Jedenfalls war Frau Morthon am Dienstag entlassen worden und kaum war
sie fort, konnte Frau Lempke reden. Hab sie gleich heute Nachmittag auf
einen Kaffee in den Park eingeladen. Bis sie aber auf dem Topf und
angezogen war, ihre Infusion noch hatte und im Rollstuhl saß war es
16:30 Uhr und die Sonne leider schon weg gewesen..

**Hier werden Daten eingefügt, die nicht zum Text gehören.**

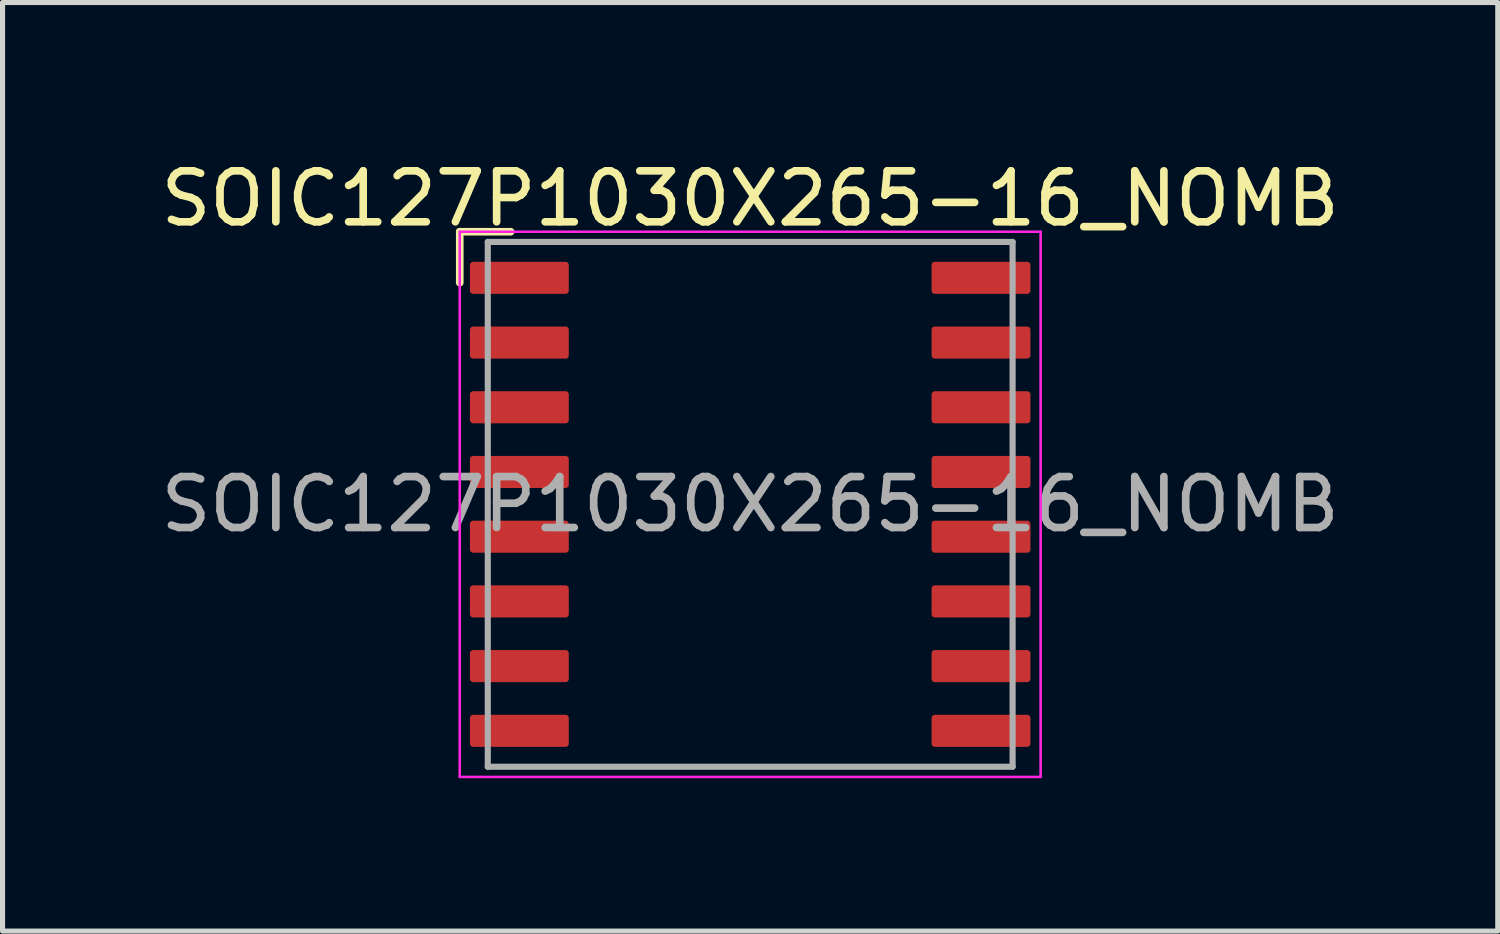
<source format=kicad_pcb>
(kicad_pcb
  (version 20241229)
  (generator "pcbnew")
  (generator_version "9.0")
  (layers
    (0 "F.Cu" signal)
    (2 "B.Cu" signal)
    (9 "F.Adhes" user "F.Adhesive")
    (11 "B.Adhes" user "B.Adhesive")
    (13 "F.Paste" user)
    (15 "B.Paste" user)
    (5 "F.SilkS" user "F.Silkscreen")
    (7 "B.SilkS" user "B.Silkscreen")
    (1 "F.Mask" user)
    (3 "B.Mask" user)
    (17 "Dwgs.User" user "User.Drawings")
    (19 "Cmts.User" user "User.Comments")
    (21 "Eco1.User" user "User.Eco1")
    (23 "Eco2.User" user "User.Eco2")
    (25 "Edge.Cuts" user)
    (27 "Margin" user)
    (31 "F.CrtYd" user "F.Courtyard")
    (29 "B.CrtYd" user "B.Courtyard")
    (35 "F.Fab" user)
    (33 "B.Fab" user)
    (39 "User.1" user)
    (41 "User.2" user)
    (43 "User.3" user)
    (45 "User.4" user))
  (footprint "SOIC127P1030X265-16_NOMB"
    (layer "F.Cu")
    (at 11.673 6.848)
    (property "Reference" "SOIC127P1030X265-16_NOMB" (at 0 -6 0) (unlocked yes) (layer "F.SilkS") (effects (font (size 1 1) (thickness 0.15))))
    (attr smd)
    (fp_line (start -5.7 -5.35) (end -5.7 -4.35) (stroke (width 0.15) (type solid)) (layer "F.SilkS"))
    (fp_line (start -5.7 -5.35) (end -4.7 -5.35) (stroke (width 0.15) (type solid)) (layer "F.SilkS"))
    (fp_line (start -5.7 -5.35) (end -5.7 5.35) (stroke (width 0.05) (type solid)) (layer "F.CrtYd"))
    (fp_line (start -5.7 5.35) (end 5.7 5.35) (stroke (width 0.05) (type solid)) (layer "F.CrtYd"))
    (fp_line (start 5.7 -5.35) (end -5.7 -5.35) (stroke (width 0.05) (type solid)) (layer "F.CrtYd"))
    (fp_line (start 5.7 5.35) (end 5.7 -5.35) (stroke (width 0.05) (type solid)) (layer "F.CrtYd"))
    (fp_line (start -5.15 -5.15) (end 5.15 -5.15) (stroke (width 0.12) (type solid)) (layer "F.Fab"))
    (fp_line (start -5.15 5.15) (end -5.15 -5.15) (stroke (width 0.12) (type solid)) (layer "F.Fab"))
    (fp_line (start 5.15 -5.15) (end 5.15 5.15) (stroke (width 0.12) (type solid)) (layer "F.Fab"))
    (fp_line (start 5.15 5.15) (end -5.15 5.15) (stroke (width 0.12) (type solid)) (layer "F.Fab"))
    (fp_text user "${REFERENCE}" (at 0 0 0) (unlocked yes) (layer "F.Fab") (effects (font (size 1 1) (thickness 0.15))))
    (pad "1" smd roundrect (at -4.53 -4.445) (size 1.94 0.63) (layers "F.Cu" "F.Mask" "F.Paste") (roundrect_rratio 0.1))
    (pad "2" smd roundrect (at -4.53 -3.175) (size 1.94 0.63) (layers "F.Cu" "F.Mask" "F.Paste") (roundrect_rratio 0.1))
    (pad "3" smd roundrect (at -4.53 -1.905) (size 1.94 0.63) (layers "F.Cu" "F.Mask" "F.Paste") (roundrect_rratio 0.1))
    (pad "4" smd roundrect (at -4.53 -0.635) (size 1.94 0.63) (layers "F.Cu" "F.Mask" "F.Paste") (roundrect_rratio 0.1))
    (pad "5" smd roundrect (at -4.53 0.635) (size 1.94 0.63) (layers "F.Cu" "F.Mask" "F.Paste") (roundrect_rratio 0.1))
    (pad "6" smd roundrect (at -4.53 1.905) (size 1.94 0.63) (layers "F.Cu" "F.Mask" "F.Paste") (roundrect_rratio 0.1))
    (pad "7" smd roundrect (at -4.53 3.175) (size 1.94 0.63) (layers "F.Cu" "F.Mask" "F.Paste") (roundrect_rratio 0.1))
    (pad "8" smd roundrect (at -4.53 4.445) (size 1.94 0.63) (layers "F.Cu" "F.Mask" "F.Paste") (roundrect_rratio 0.1))
    (pad "9" smd roundrect (at 4.53 4.445) (size 1.94 0.63) (layers "F.Cu" "F.Mask" "F.Paste") (roundrect_rratio 0.1))
    (pad "10" smd roundrect (at 4.53 3.175) (size 1.94 0.63) (layers "F.Cu" "F.Mask" "F.Paste") (roundrect_rratio 0.1))
    (pad "11" smd roundrect (at 4.53 1.905) (size 1.94 0.63) (layers "F.Cu" "F.Mask" "F.Paste") (roundrect_rratio 0.1))
    (pad "12" smd roundrect (at 4.53 0.635) (size 1.94 0.63) (layers "F.Cu" "F.Mask" "F.Paste") (roundrect_rratio 0.1))
    (pad "13" smd roundrect (at 4.53 -0.635) (size 1.94 0.63) (layers "F.Cu" "F.Mask" "F.Paste") (roundrect_rratio 0.1))
    (pad "14" smd roundrect (at 4.53 -1.905) (size 1.94 0.63) (layers "F.Cu" "F.Mask" "F.Paste") (roundrect_rratio 0.1))
    (pad "15" smd roundrect (at 4.53 -3.175) (size 1.94 0.63) (layers "F.Cu" "F.Mask" "F.Paste") (roundrect_rratio 0.1))
    (pad "16" smd roundrect (at 4.53 -4.445) (size 1.94 0.63) (layers "F.Cu" "F.Mask" "F.Paste") (roundrect_rratio 0.1)))
  (gr_rect
    (start -3 -3)
    (end 26.345 15.223)
    (stroke (width 0.1) (type default))
    (fill no)
    (layer "Edge.Cuts")))
</source>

Bei meinen zwei Zimmergenossinnen muss ich an ein Buch denken, das ich
gerade gelesen habe. Da ging es um die unterschiedlichen Lebensphasen,
wie Sturm und Drang, Mitlife-Crises und die Lebenskrise ab 65 J. in der
es darum geht loszulassen. Meine beiden Zimmergenossinnen sind alt, die eine hat ihre
Lebenkrise schon überwunden, die andere kann einfach noch nicht loslassen
und macht alle drum herum verrückt. Menschen mit lebensbedrohlichen
Krankheiten machen diese Lebenskrise ab 65. meiner Ansicht nach früher
durch und sind damit mehr oder weniger erfolgreich. Gerade wurde das
Bett von Frau Morthon wieder belegt. Eine Frau mit 60 Jahren, bei der im
August bei einer Routineuntersuchung Krebs diagnostiziert wurde. Sie und
die ganze Groß-Familie sind total aufgelöst und panisch. Ich bin einfach
nur froh, dass ich mich mit dem Thema "Loslassen" schon viel früher
einmal auseinander gesetzt habe, so dass ich nicht in so eine
Schockstarre gefallen bin: Mensch- bedenke, dass du sterben musst, auf
dass du klug wirst!
Habe am Samstag und Sonntag nur geschlafen, am Montag nur gelesen und am
Dienstag Fernseh geschaut u.a. ein Interview mit Samuel Koch. Ich hab
von dem jungen Mann noch nicht so viel mitbekommen. Weil wir doch keinen
Fernseher Zuhause haben, hab ich ihn das erste mal gesehen. Auf
jedenfall einfach krass, wie er sein Schicksal in die Hand nimmt. So
jemand bewundere ich.

Wie gesagt habe ich am Dienstag Fernseh geschaut und mich auf den
Sat1-Film gefreut. Ausgerechnet an dem Abend musste ein Film kommen, in
dem es darum geht, dass die Frau, die Krebs hat, noch bis zum Geburtstag
ihrer Tochter leben möchte, den Tag noch erlebt und dann tatsächlich
stirbt. Danach kam noch eine Reportage über betroffene Frauen. Mir sind
von Anfang bis zum Ende die Tränen gelaufen. Ich war voll verheult, als
die Nachtschwester ihre Runde gemacht hat. Heute morgen hat mich die
Morgen-schwester angesprochen und gemeint, dass ich ziemlich Urlaubsreif
wäre, von der Psyche her. Wieso? habe ich gefragt, worauf sie meinte,
dass sie es bei der Übergabe davon gehabt hätten.....mir wird gerade erst
klar,wie die Schwester drauf gekommen ist.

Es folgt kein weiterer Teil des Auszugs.